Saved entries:
====

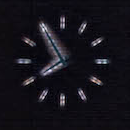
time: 7:55
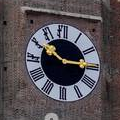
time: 10:14
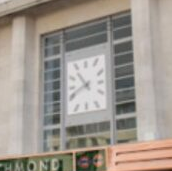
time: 10:41
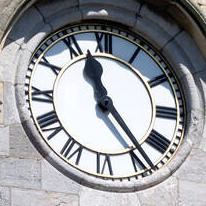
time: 11:23
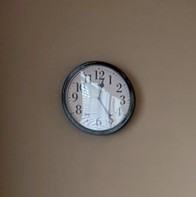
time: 12:24
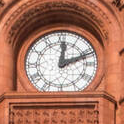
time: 12:11
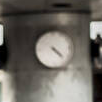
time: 4:22
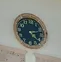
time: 4:13
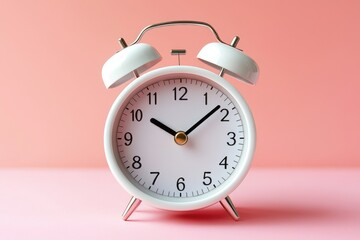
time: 10:08
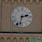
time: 2:32
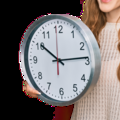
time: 10:13
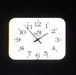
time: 1:53
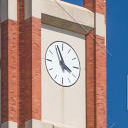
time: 3:56
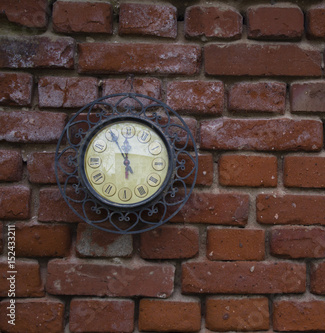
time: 11:55
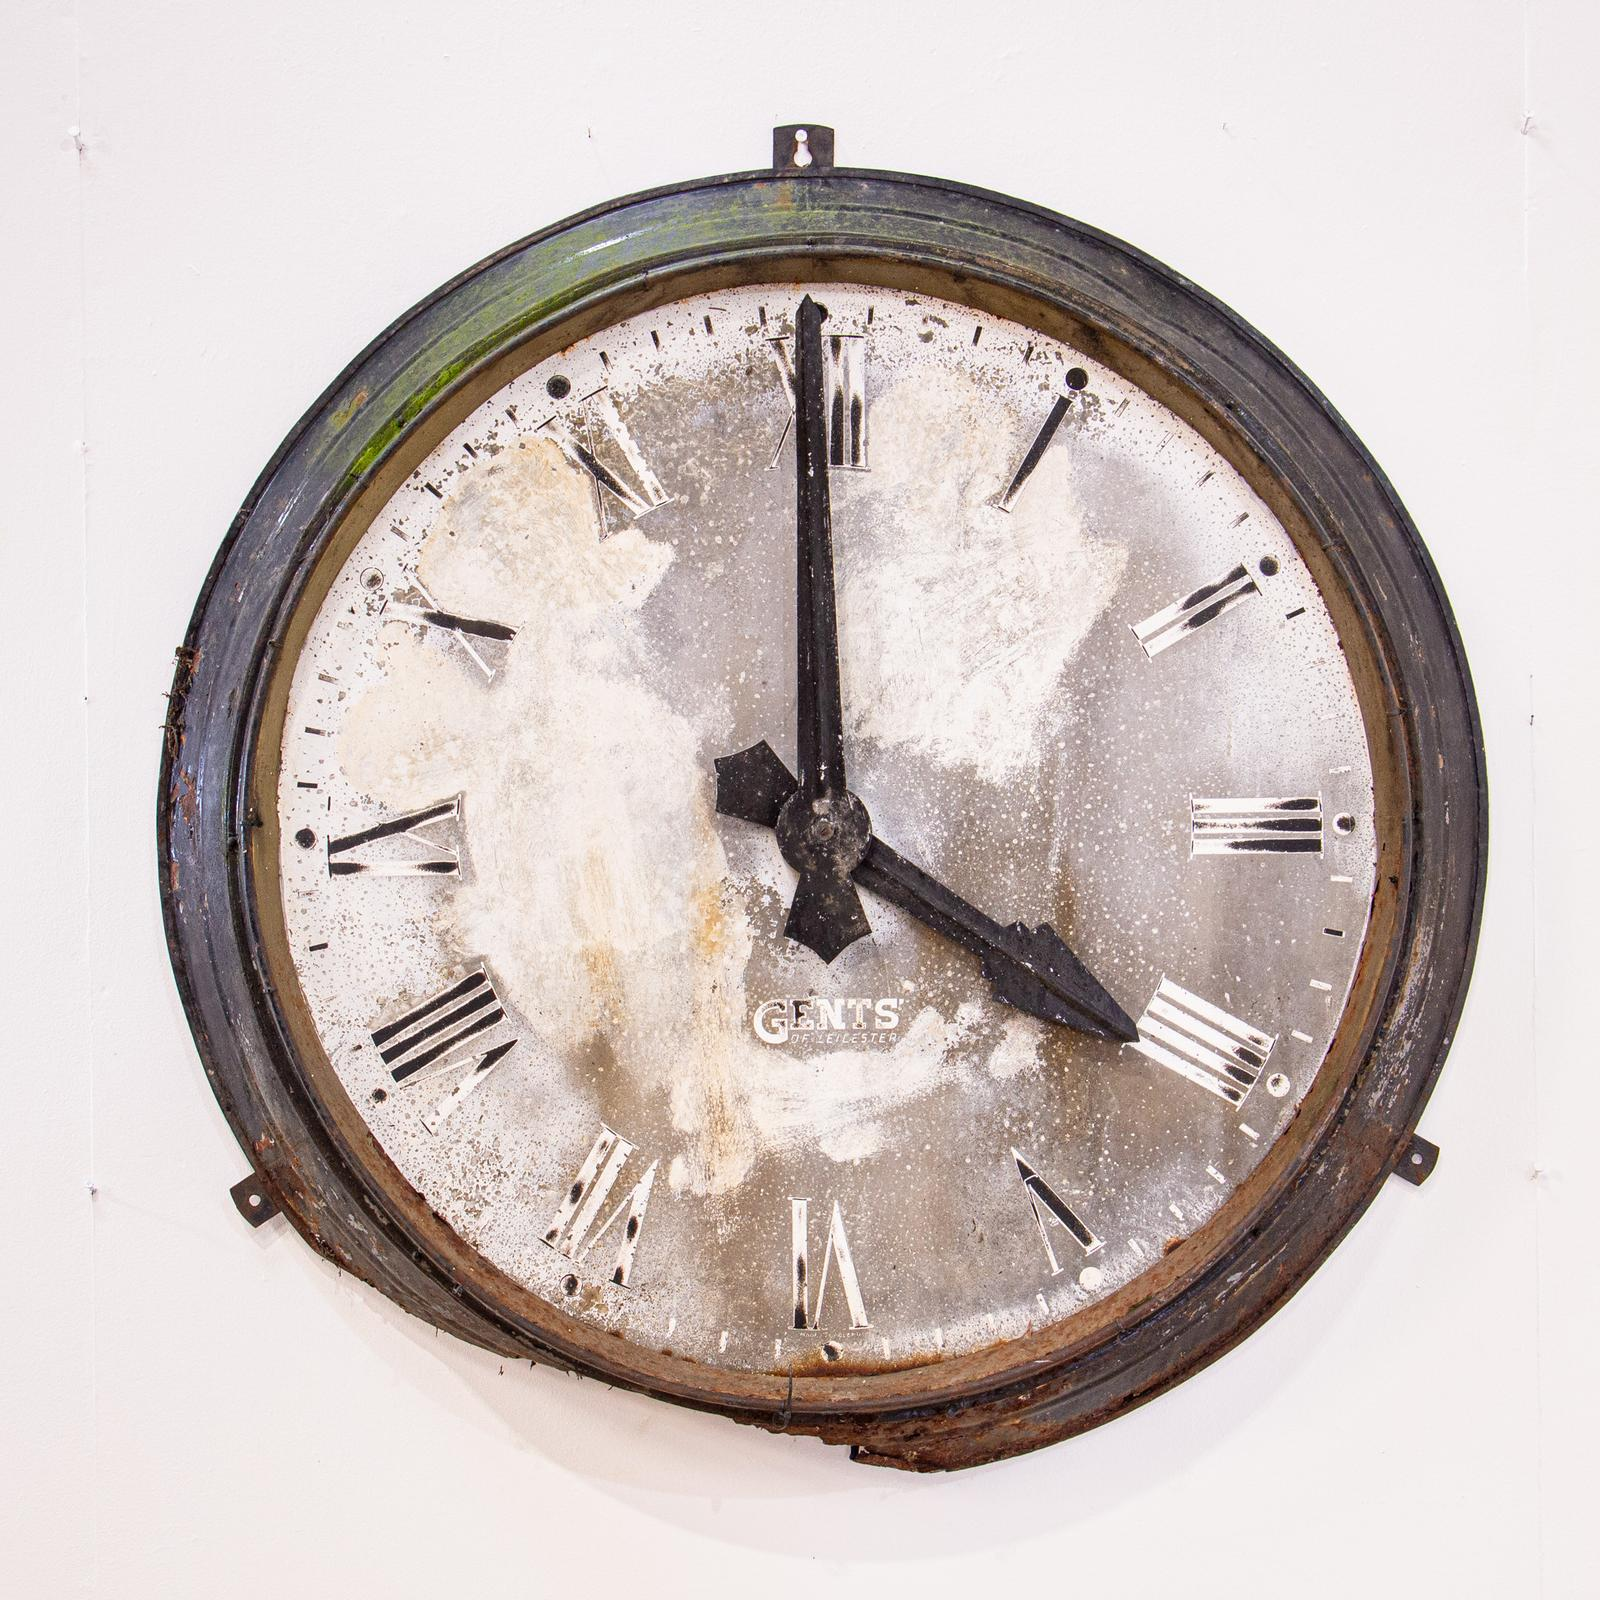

====

▸ Exercise directions
Copy out every time line in the records above word for word, leaving out the pictures.

▸ Response to this task
time: 7:55
time: 10:14
time: 10:41
time: 11:23
time: 12:24
time: 12:11
time: 4:22
time: 4:13
time: 10:08
time: 2:32
time: 10:13
time: 1:53
time: 3:56
time: 11:55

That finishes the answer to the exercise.